De Puskahr a Johdpur

Trato de llevar a cabo lo imposible: escribir de una manera legible mientras viajo en un autobús hindú. No será por falta de tiempo (me esperan varias horas de trayecto cubriendo la distancia que separa la sagrada Puskahr de Johdpuhr y su famoso fuerte), sino por el infernal traqueteo en donde el asfalto brilla por su ausencia y los baches decoran cada metro. Para hacerse una idea del estado de la carretera basta con decir que la distancia entre ambas ciudades es de ciento ochenta y cinco kilómetros y el tiempo estimado que nos espera será de cinco horas. Achacar la culpa al vehículo, destartalado, desconchado, con seis plazas en la cabina junto al conductor formando una especie de semicírculo, no me parece que se ajuste a la verdad. Bastante hace con no averiarse.

Confirmo que una de las mejores experiencias que se puede tener en la India es probar sus innumerables, y en ocasiones inefables, modos de transporte. Además y mientras viajas en uno de ellos, no se está a pie y se evita la posibilidad de morir atropellado por un autocar, un coche, una moto, una motoricksaw, una biciricksaw, una simple bici, una vaca, un elefante, o incluso una gastroenteritis. Definitivamente esta última opción puede ser lo peor de todas.

Hemos subido al bus un grupo de mochileros y estoy de suerte porque me ha tocado sentarme solo. Esto me permite recogerme en mí mismo y en la India, y soltar reflexiones a diestro y siniestro al tiempo que el asiento de al lado es ocupado sucesivamente por hindúes que no cubren el trayecto hasta el final, y que por tanto se suben y se bajan en las distintas paradas del camino. De las dos mujeres y del hombre que hasta el momento tuve por compañeros, me quedo con este último y su turbante, largo, blanco, y con su gesto que interpreto respetuoso (a saber si hago una buena hermenéutica).
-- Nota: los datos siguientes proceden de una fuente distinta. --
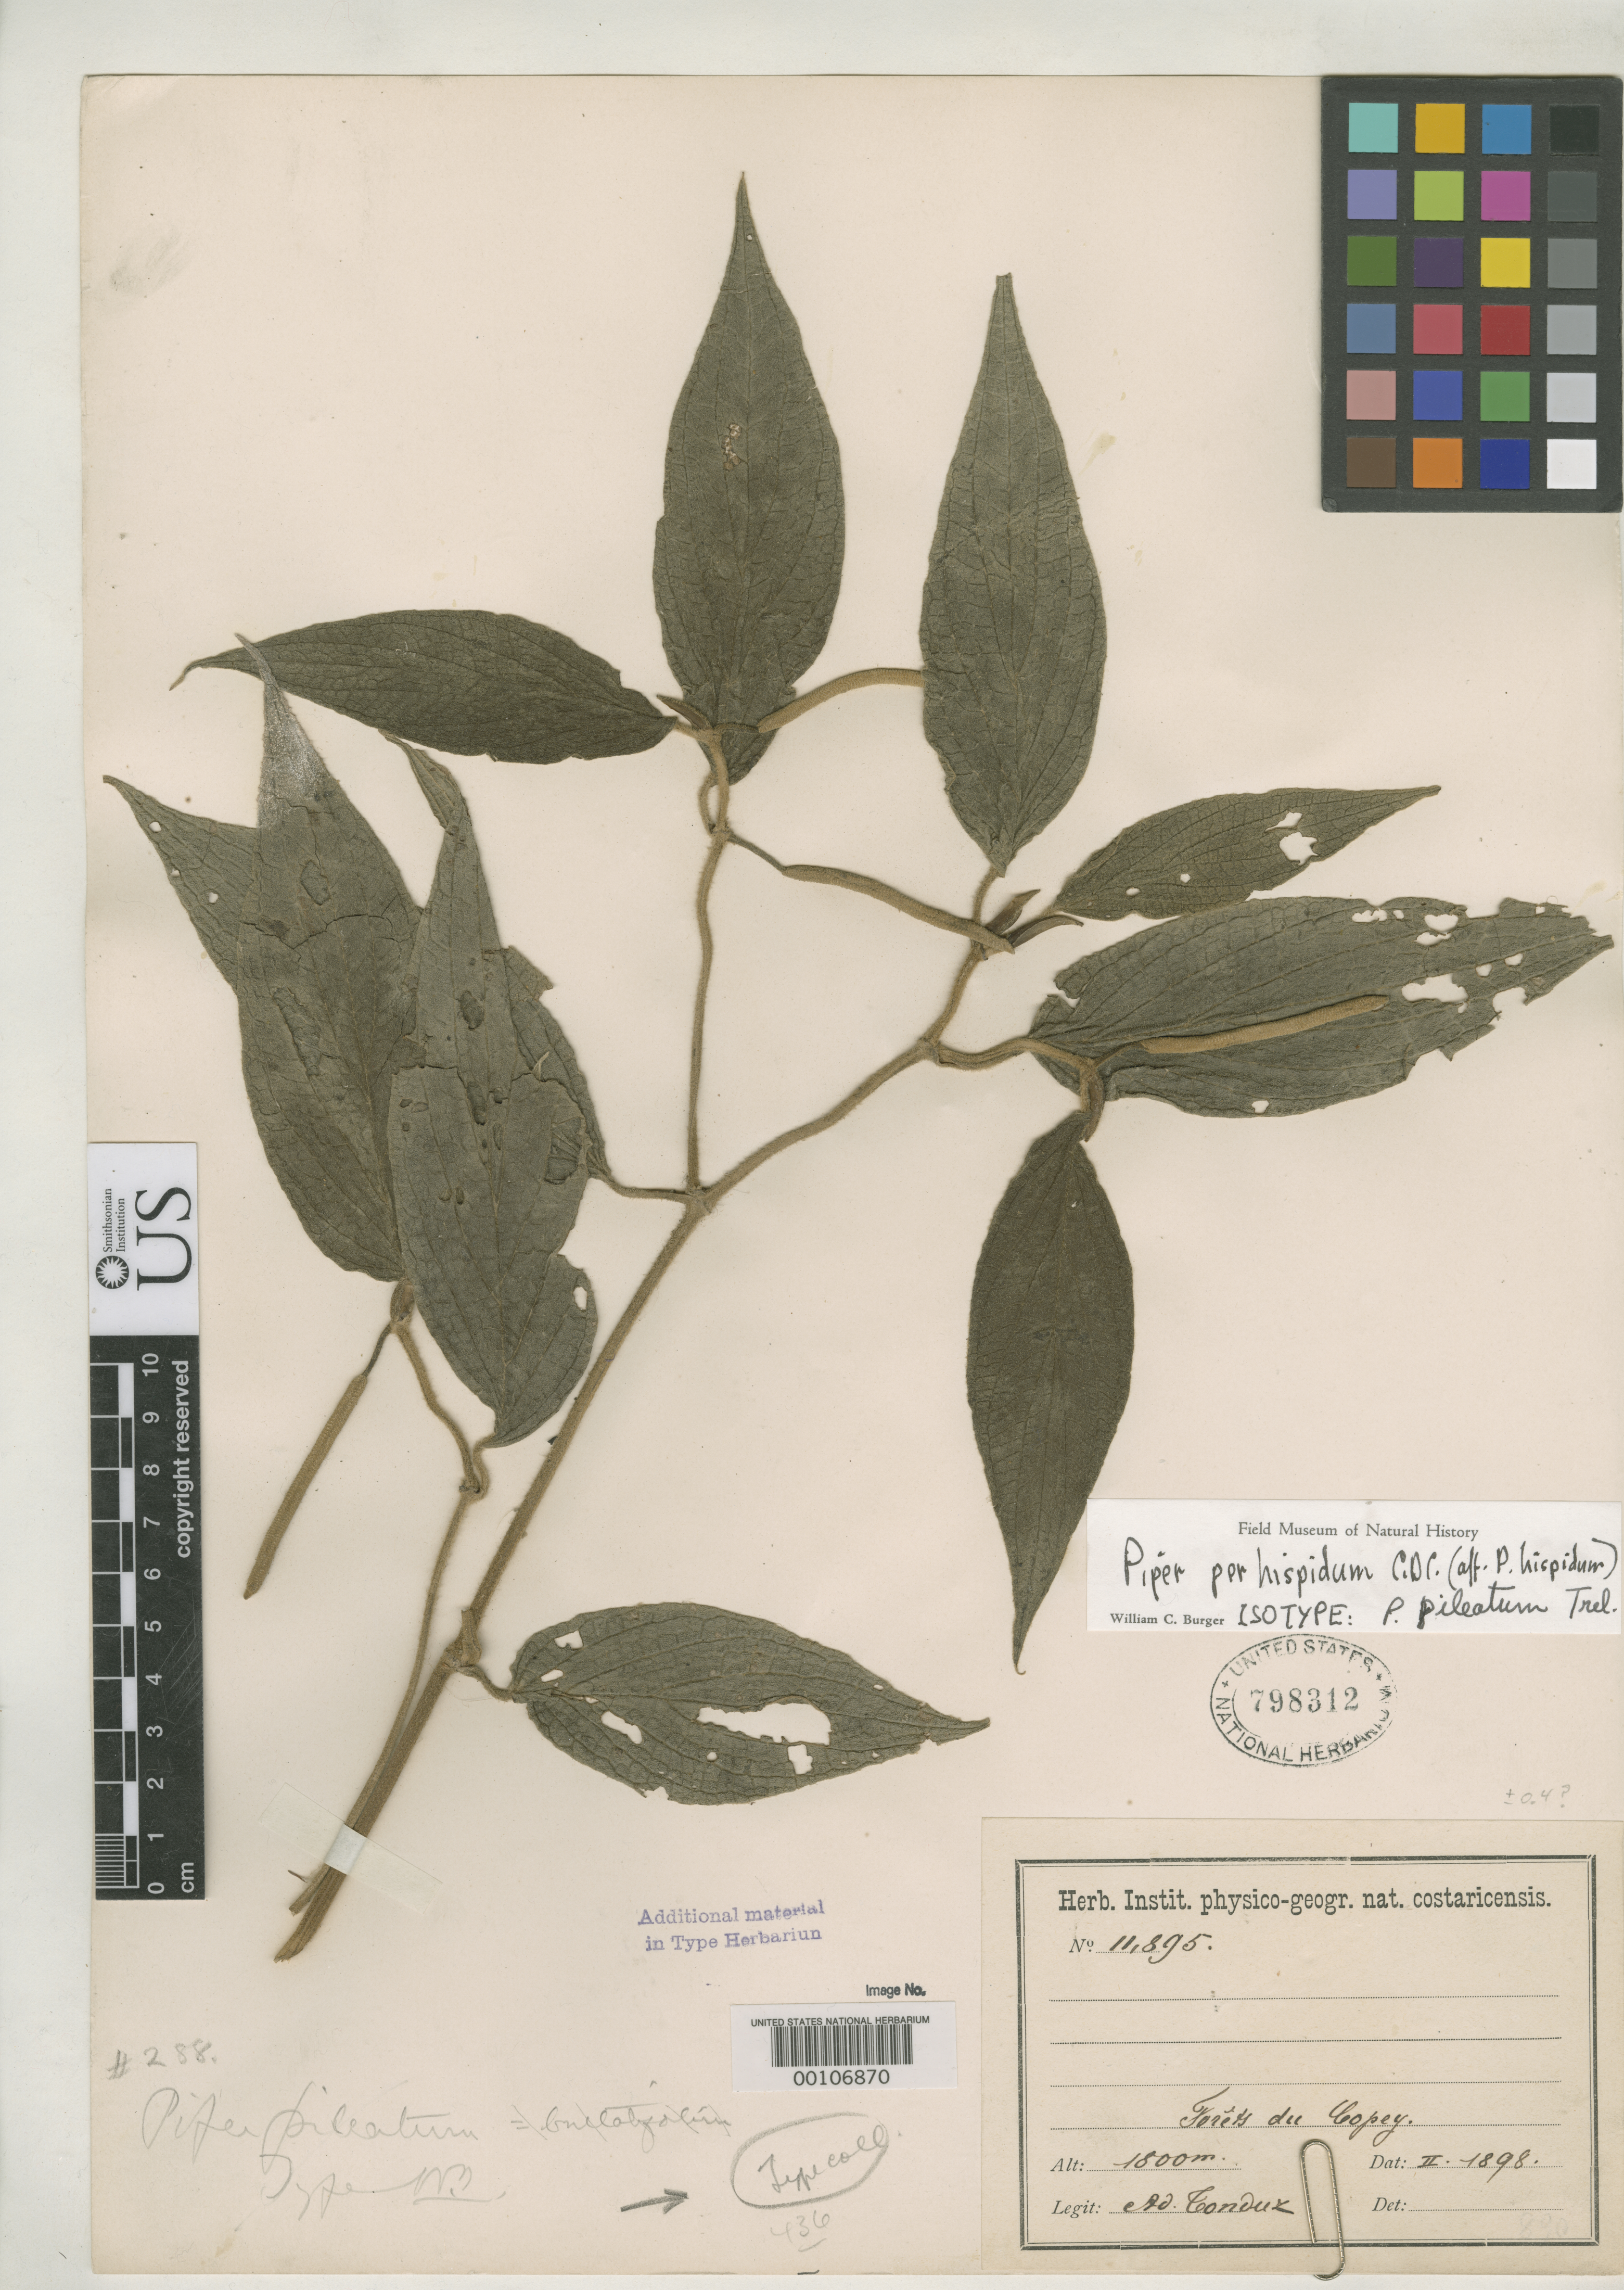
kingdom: Plantae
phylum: Tracheophyta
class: Magnoliopsida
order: Piperales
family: Piperaceae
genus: Piper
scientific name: Piper pileatum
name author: Trel.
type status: Isotype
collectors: A. Tonduz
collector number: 11895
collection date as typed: Feb 1898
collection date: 1898-02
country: Costa Rica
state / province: San José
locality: El Copey.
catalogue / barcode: US 798312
Así, cuando me vio sacar el diario de viaje se echó a un lado para que mi mano zurda pudiera ganar espacio en su lucha por escribir. Daría mi reino por estar en sus cabezas y saber lo que piensan de nosotros.

Es verdad que según pasan los días me encuentro más a gusto y en sintonía con el país, pero tampoco voy a engañarme, han caído algunas costras culturales con las que vine pero bien sé que no lograré pasar de la epidermis, que tan solo podré captar la India desde sus trazos más gruesos. A diferencia de otros países que he visitado, sí estoy en otro mundo. Quizá esperaba la sexta economía mundial y me topé con Nueva Dehli y su pobreza extrema, quizá me esperaba la espiritualidad de Puskhar y no supe mirar adecuadamente por encima de su mierda y de sus vacas, quizá pensaba que mi capacidad de sorpresa no se podía desbordar y entonces apareció Benarés…

Un bote que no se puede decir que sea inesperado, pero sí más brusco que la mayoría, me lleva a nuevos territorios y reseño la siguiente frase que escucho antes de que pueda olvidarla: “¡Cuánto daño ha hecho el plástico a este país!”. De inmediato asocio que Marvin Harris habría necesitado de esta actualización para abordar una nueva edición de su famoso Vacas, cerdos, guerras y brujas. Debería explicarme por si alguien tuviese la mala fortuna de leerme, pero se acaba de sentar a mi lado una señora con su hijo pequeño en brazos. Ambos llevan encima más color del que llevaré yo en toda mi vida. Decido cerrar el diario y disfruto del viaje que continúa entre zarandeo y zarandeo, como la vida. La sonrisa permanece.